EXERCISE TEXT
=== Begin Enclosure ===

News Local/State

Former Indiana Superintendent Feels Heat Of Grading Scandal

 

The former head of Indiana’s public schools faces allegations of favoring a charter school backed by a major donor.

As a result, Tony Bennett announced today during a conference call that he’s resigning from his current post as Florida’s education superintendent.

“The decision to resign is mine and mine only,” Bennett said this morning from Tallahassee, Florida. “It’s not fair to the children of Florida that I continue as commissioner and deal with the distraction.”

During his tenure as Indiana Superintendent for Public Instruction, Tony Bennett pushed a system of grading public and charter schools.
Failing schools were subject to state takeover, including Roosevelt High School in Gary, Indiana.

But those moves and others may have led to Bennett’s failure to win reelection to that post last fall. The Republican lost to Democrat Glenda Ritz.

Soon after, Bennett was hired as Florida’s education commissioner at a salary of $275,000.

But today, he resigned over reports from the Associated Press that he changed the grade of Christel House Academy charter school in Indianapolis from a C to an A.

The school was backed by Christel DeHaan, a major Republican donor.

In a conference call this morning, Bennett said the reports are false, but also distracting.

That’s why he’s quitting despite Florida Governor Rick Scott’s request that he stay on.

Bennett says he expects to be cleared of any wrongdoing.

=== End Enclosure ===

RECORDED INFORMATION
=== Begin Enclosure ===

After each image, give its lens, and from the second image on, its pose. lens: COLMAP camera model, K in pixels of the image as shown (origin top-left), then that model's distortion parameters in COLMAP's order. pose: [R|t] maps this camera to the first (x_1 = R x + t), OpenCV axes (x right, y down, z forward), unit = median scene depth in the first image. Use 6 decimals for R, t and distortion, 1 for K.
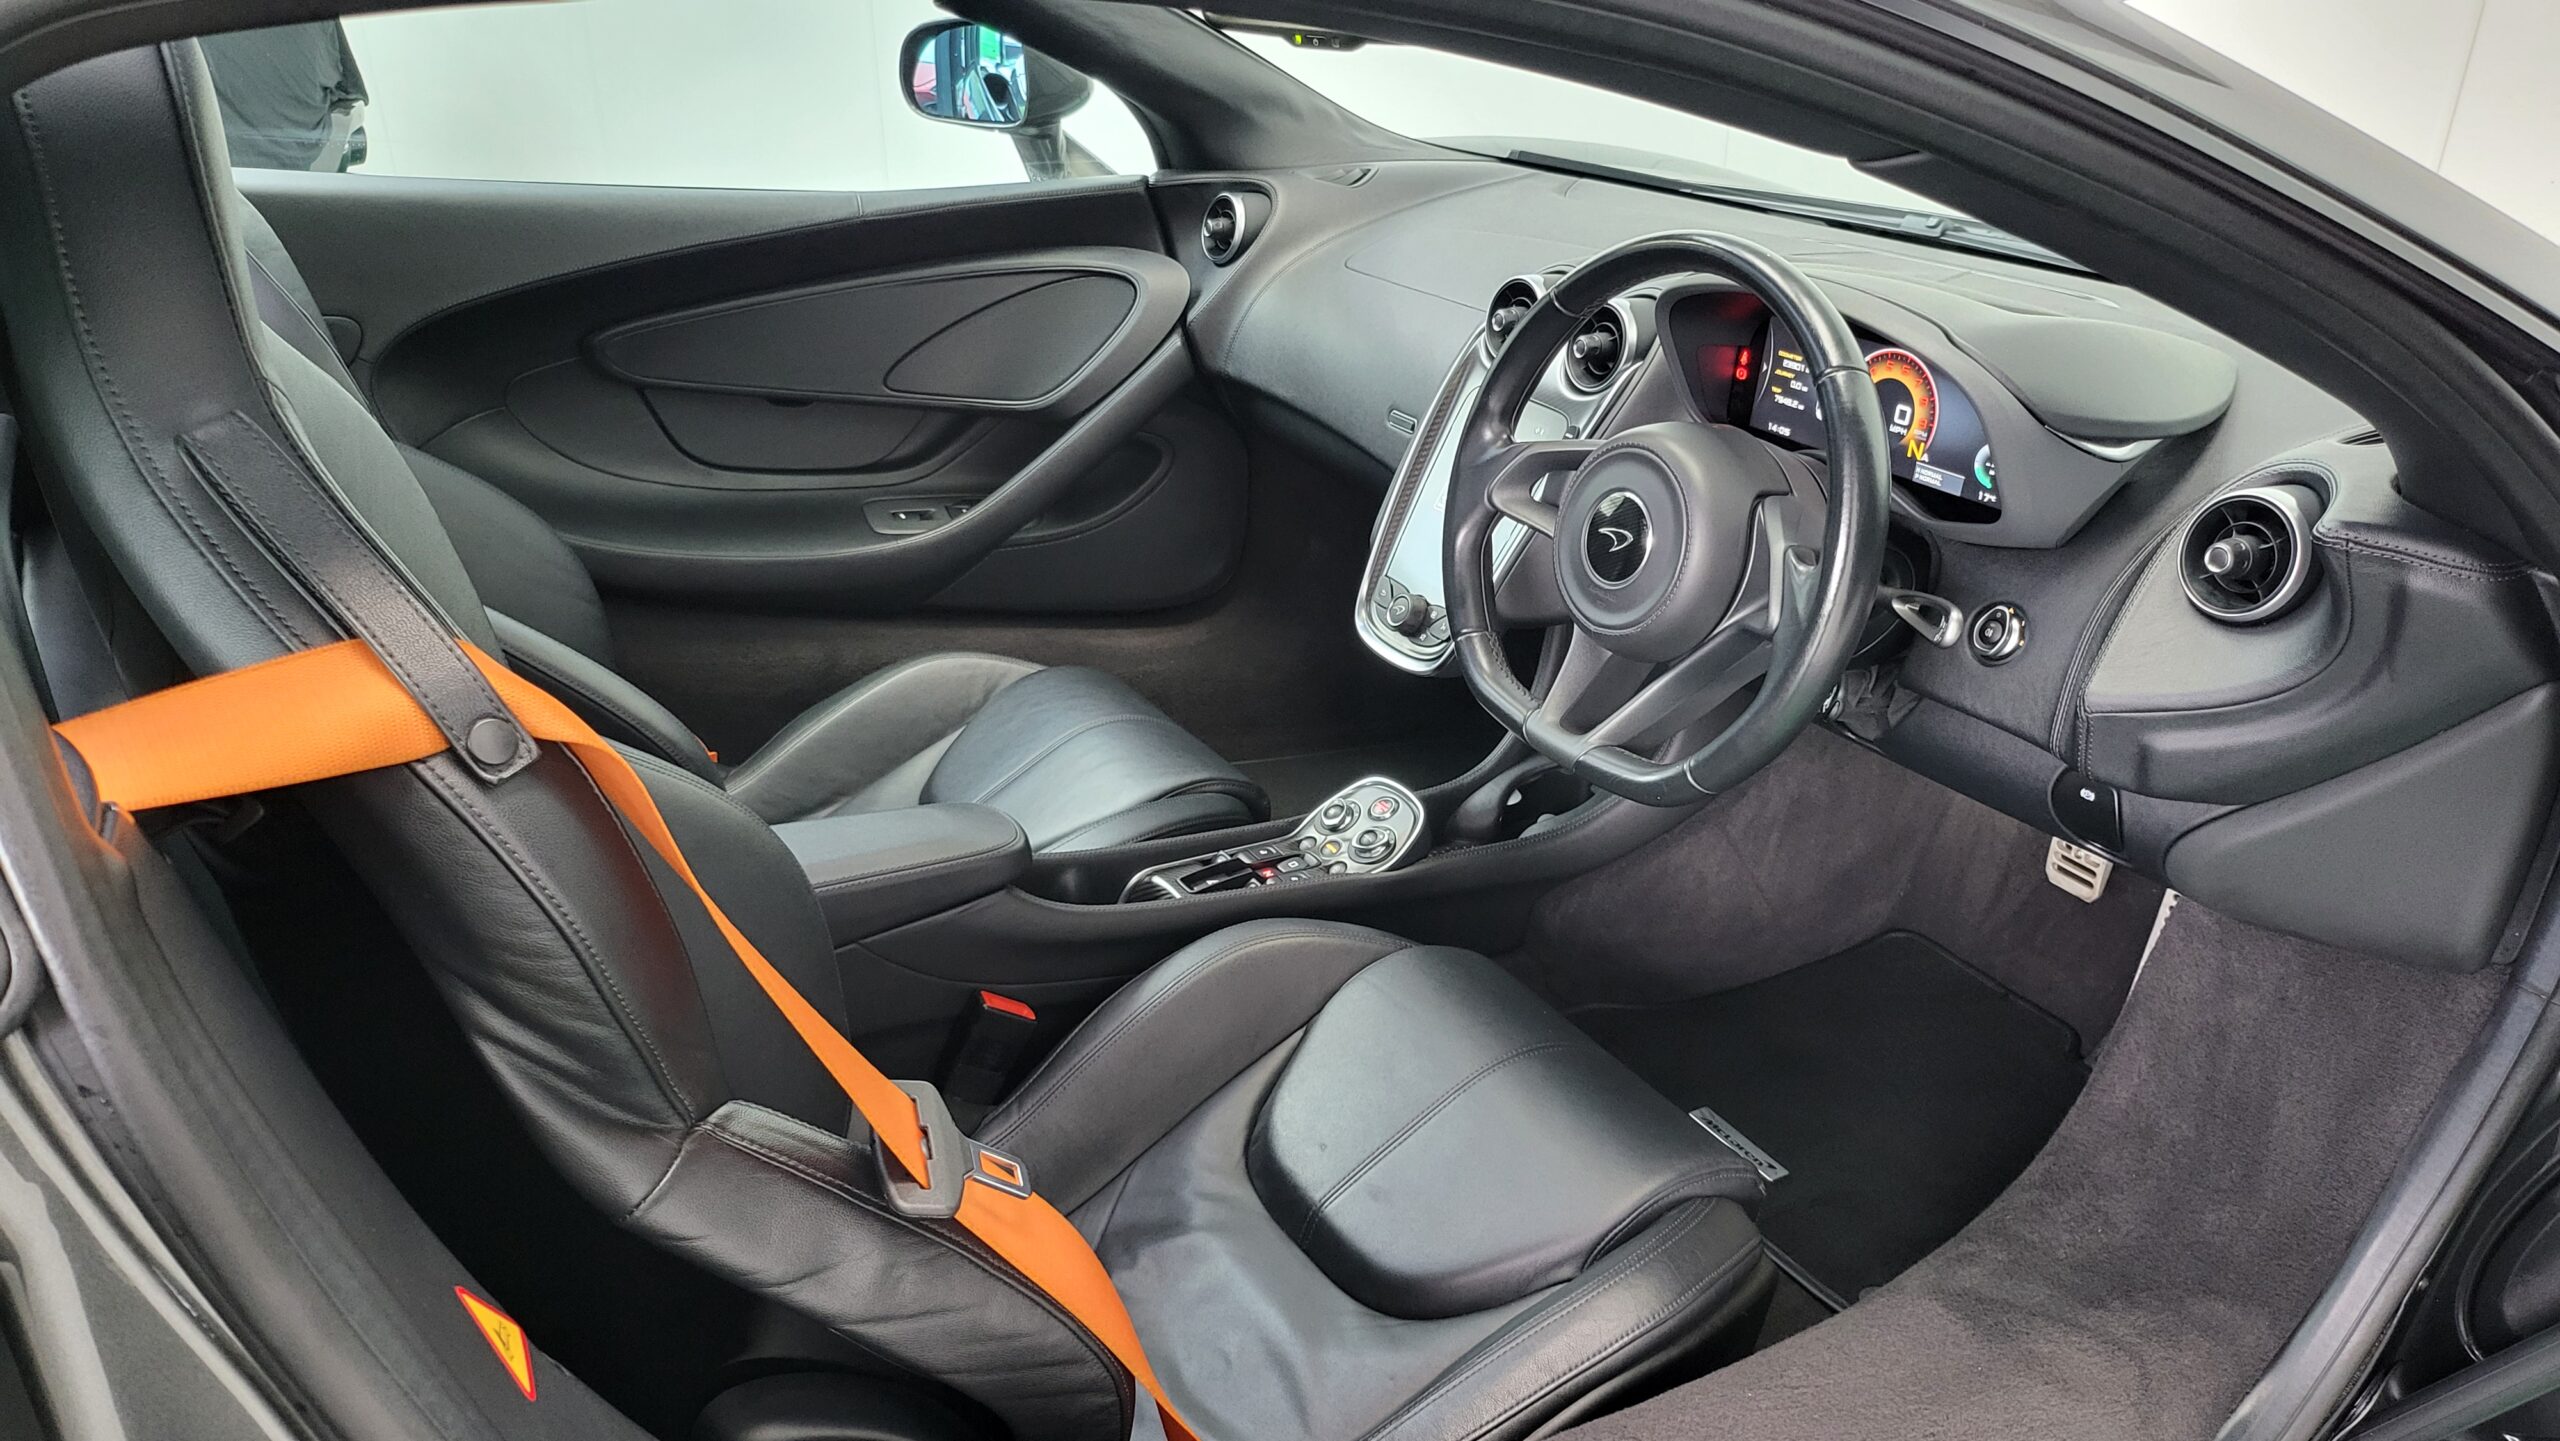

=== End Enclosure ===

WHAT THIS TASK INVOLVES
Set down the entire news report above on Tony Bennett's resignation, word for word, without any changes.

RESULT OF THE TASK
News Local/State

Former Indiana Superintendent Feels Heat Of Grading Scandal

 

The former head of Indiana’s public schools faces allegations of favoring a charter school backed by a major donor.

As a result, Tony Bennett announced today during a conference call that he’s resigning from his current post as Florida’s education superintendent.

“The decision to resign is mine and mine only,” Bennett said this morning from Tallahassee, Florida. “It’s not fair to the children of Florida that I continue as commissioner and deal with the distraction.”

During his tenure as Indiana Superintendent for Public Instruction, Tony Bennett pushed a system of grading public and charter schools.
Failing schools were subject to state takeover, including Roosevelt High School in Gary, Indiana.

But those moves and others may have led to Bennett’s failure to win reelection to that post last fall. The Republican lost to Democrat Glenda Ritz.

Soon after, Bennett was hired as Florida’s education commissioner at a salary of $275,000.

But today, he resigned over reports from the Associated Press that he changed the grade of Christel House Academy charter school in Indianapolis from a C to an A.

The school was backed by Christel DeHaan, a major Republican donor.

In a conference call this morning, Bennett said the reports are false, but also distracting.

That’s why he’s quitting despite Florida Governor Rick Scott’s request that he stay on.

Bennett says he expects to be cleared of any wrongdoing.